Chasing UFOs’ Erin Ryder: Feed Chuck Norris to the Aliens!


In our exclusive interview with badass babe Erin Ryder of Nat Geo’s Chasing UFOs, the real-life Lara Croft dishes on why she wants to kill Mork, screw Alf, and feed Chuck Norris to the aliens…

Heavy: What was the weirdest thing that happened while filming for Chasing UFOs?
Erin Ryder: Well, we tried to shy away from the real nutjobs. You can easily fall into a endless spiral of crazies when talking UFOs. One guy we talked to (we actually didn’t end up using this footage for the show) said he had captured thousands of UFO videos but recently the sightings were down significantly. I sarcastically asked him if that was in relation to the downturn of the economy, and he didn’t like the joke. He actually threatened to punch me in the face and end the interview. Apparently, you shouldn’t tease someone who has thousands of UFO recordings.

H: What are some of the more badass, action-movie stunts you’ve pulled while filming for Chasing UFOs and Destination Truth?
ER: We actually got chased by a helicopter while filming for Chasing UFOs. I had to hop a fence and when I did, my pants got caught and they got totally shredded. We were on the ground doing spy rolls too. It was extremely intense. I’ve jumped out a helicopter into shark-infested waters while filming for Destination Truth. Once we hit that water we swam like hell to the island we were investigating. I also broke my arm while investigating a ghost story in Thailand. I fell off my motorcycle outside of a monastery and the monks helped lay me out while our team medic sewed up my wound. We weren’t anywhere near a hospital so they gave me shots of Thai Rum and a stick to chomp between my teeth.

H: Apocalyptic scenario: If you were forced to sacrifice one person to the aliens in order to save Earth from destruction, whom would you choose?
ER: I would sacrifice Chuck Norris. You know, the guy’s done it all; he has the full mustache, the muscles, the full head of hair. He’s been around for ages — he’s had a full life, you know? He’d be a great physical specimen for aliens to study, so I’d choose him to ship off. Also, he pissed me off when he came out saying that he doesn’t want gays in the Boy Scouts and it would be a nice touch of irony if he were subject to some anal probing himself. Get rid of him.

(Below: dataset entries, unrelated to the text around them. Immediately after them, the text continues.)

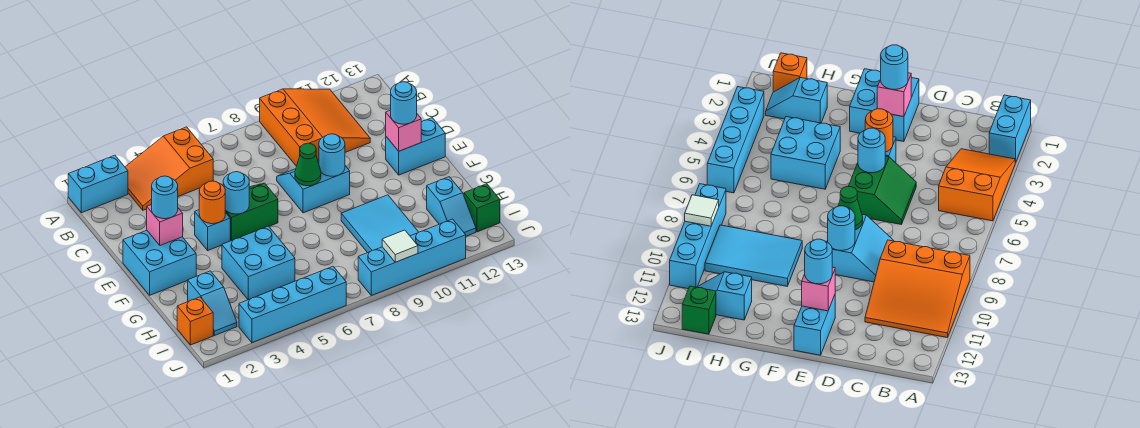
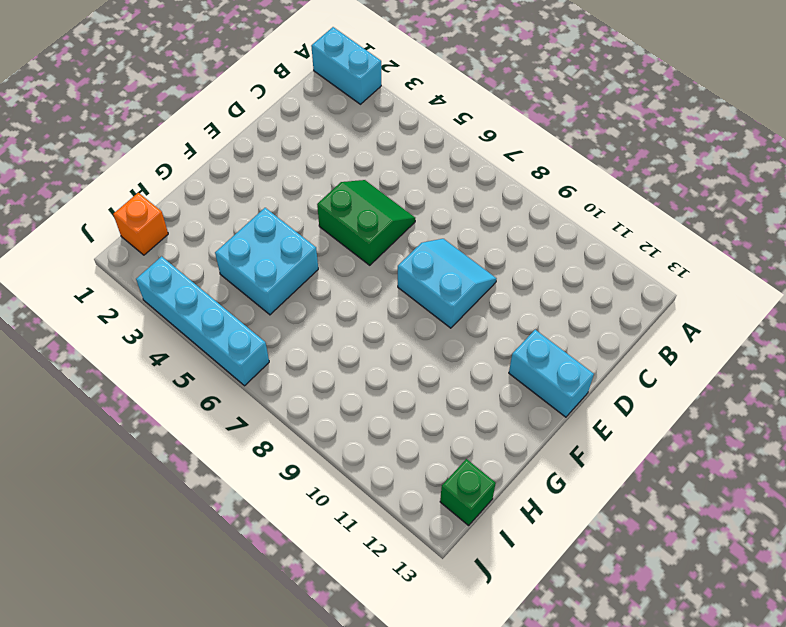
none -> orange slope A3:B5 level 1 top 5
none -> orange slope A9:C11 level 1 top 9
none -> cyan brick E1:F2 level 1

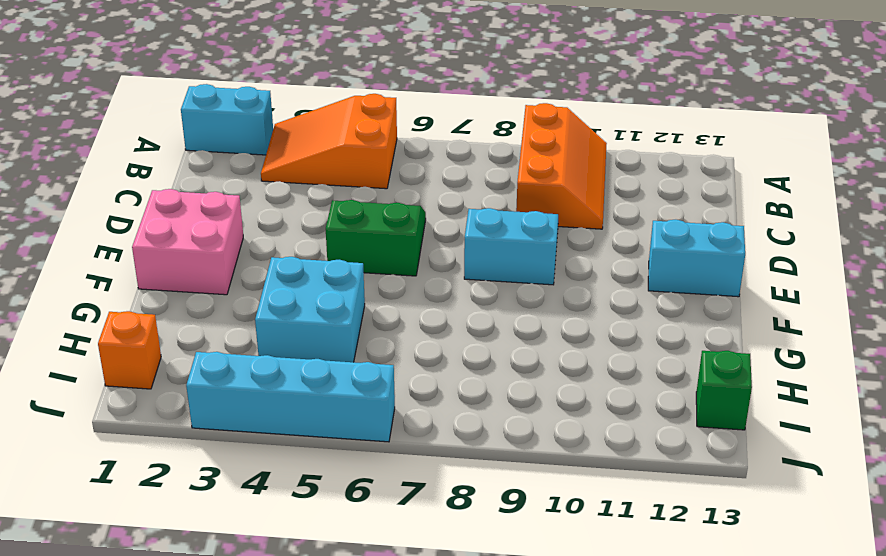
orange slope A9:C10 level 1 top 9 -> orange slope A9:C11 level 1 top 9
pink brick E1:F2 level 1 -> cyan brick E1:F2 level 1
none -> cyan brick E4 level 1
none -> cyan tile G9:I10 level 1
none -> cyan slope H2:I2 level 1 top H

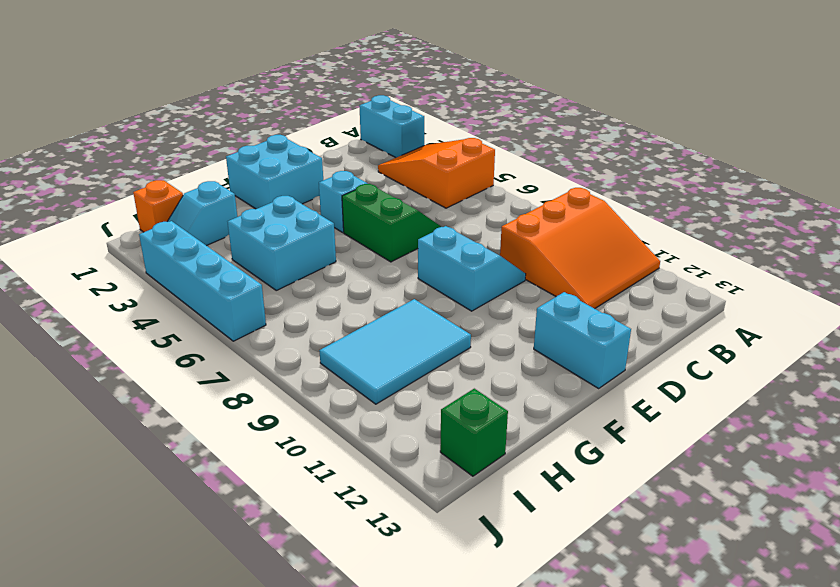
none -> cyan slope H12:I12 level 1 top H
none -> cyan brick J8:J11 level 1
none -> pink brick E2 level 2

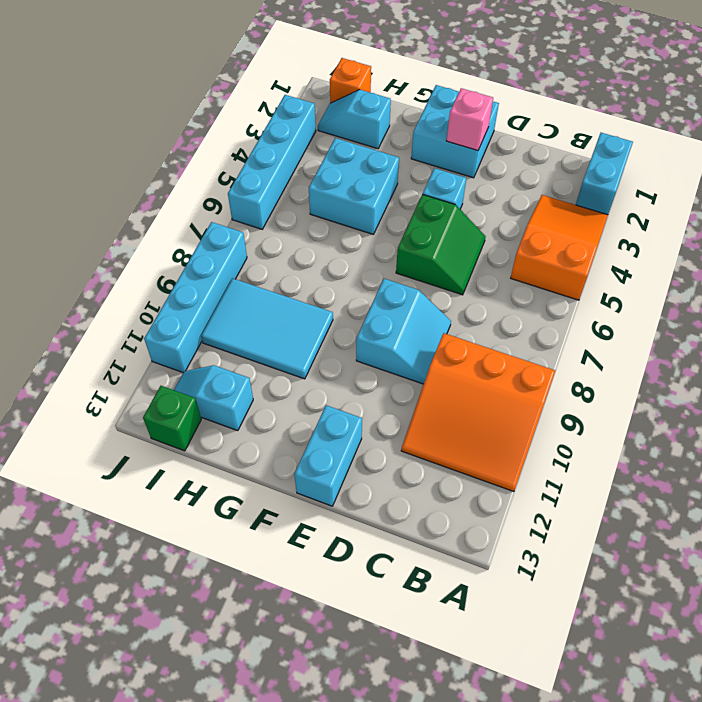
none -> orange round brick E4 level 2
none -> cyan round brick E5 level 2
none -> green cone E8 level 2

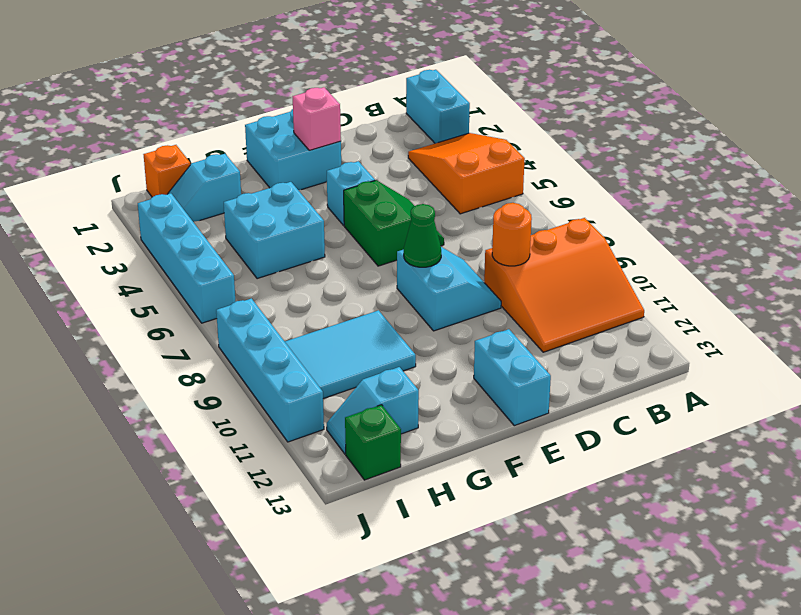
orange round brick C9 level 2 -> orange round brick E4 level 2
none -> cyan round brick E5 level 2
none -> cyan round brick E9 level 2
none -> pink brick E12 level 2

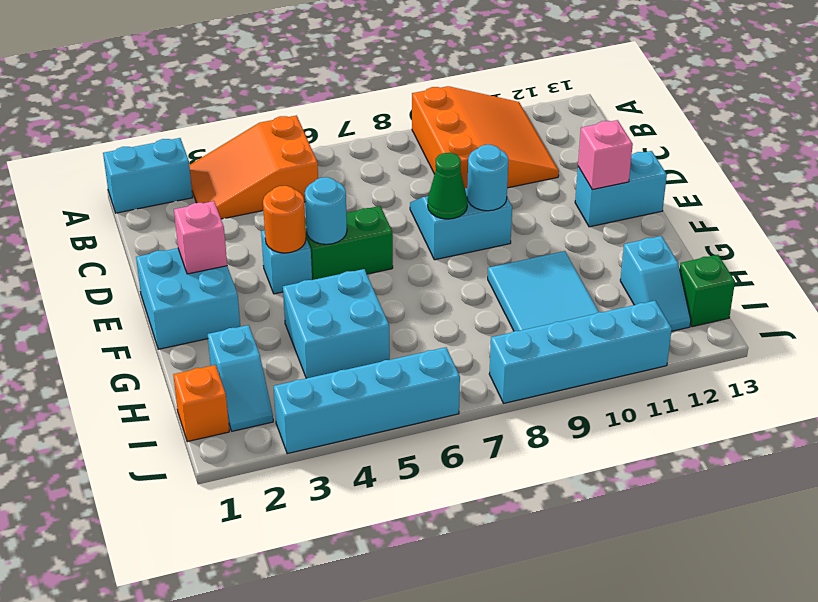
none -> white tile J9 level 2
none -> cyan round brick E2 level 3
none -> cyan round brick E12 level 3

Chuck Norris: The Sacrificial Lamb

H: Alright, Ryder, we’re gonna play Kill/Screw/Marry with some famous aliens. Ready? Kill/Screw/Marry: Alf, ET, Mork.
ER: Haha, okay! Hmm, definitely kill Mork. He’s a terrible dresser. Screw Alf, obviously. He’s a ladies’ man and I like my men with beards. He’s grizzly, I can dig it. But I love cats, so we would have a couple problems there. And ET seems like someone you could take home to Mom. He’s sensitive, you know? He likes Drew Barrymore, I like Drew Barrymore. He likes Reese’s Pieces, I like Reese’s Pieces. We have a lot in common.

H:Heavy Twitter follower @TheAJDaniel asks “What was your inspiration for getting involved in the extraterrestrial/paranormal scene?”
ER: That’s a great question! I was always interested in science fiction. I read a lot of Ray Bradbury; I watched a lot of X-Files too. It’s kind of in my blood. I grew up in Hudson Valley during a time when there was a massive UFO sighting and my grandfather was one of those who witnessed it. So, literally, my backyard became a UFO hotspot and people talking about seeing UFOs was normal for me. I’ve always thought it was a shame that people don’t do more research on the topic. Enter Chasing UFOs.

H: What do you think of fellow UFO colleague, Ancient Aliens’ Giorgio Tsoukalos’ hair?

Giorgio Tsoukalos

ER: Hahahaha! You know, I think he has a very unique thing going on. He’s a trendsetter, you know? People give Justin Bieber all the credit for his famous hairstyle, but I think people should give Giorgio more credit.

H: Lastly, Ryder, has anyone on the team been probed during the course of shooting Chasing UFOs?
ER: Haha! No, everyone is safe and sound. However, down south we did find an “Anal Probe Cover” — so I got that for our team member James. It looks like the kind of cover you’d put on a thermometer to prevent it from getting germs. It’s not very big, though, so if James gets in a bad situation and the aliens bring out the big machinery — he might be in trouble.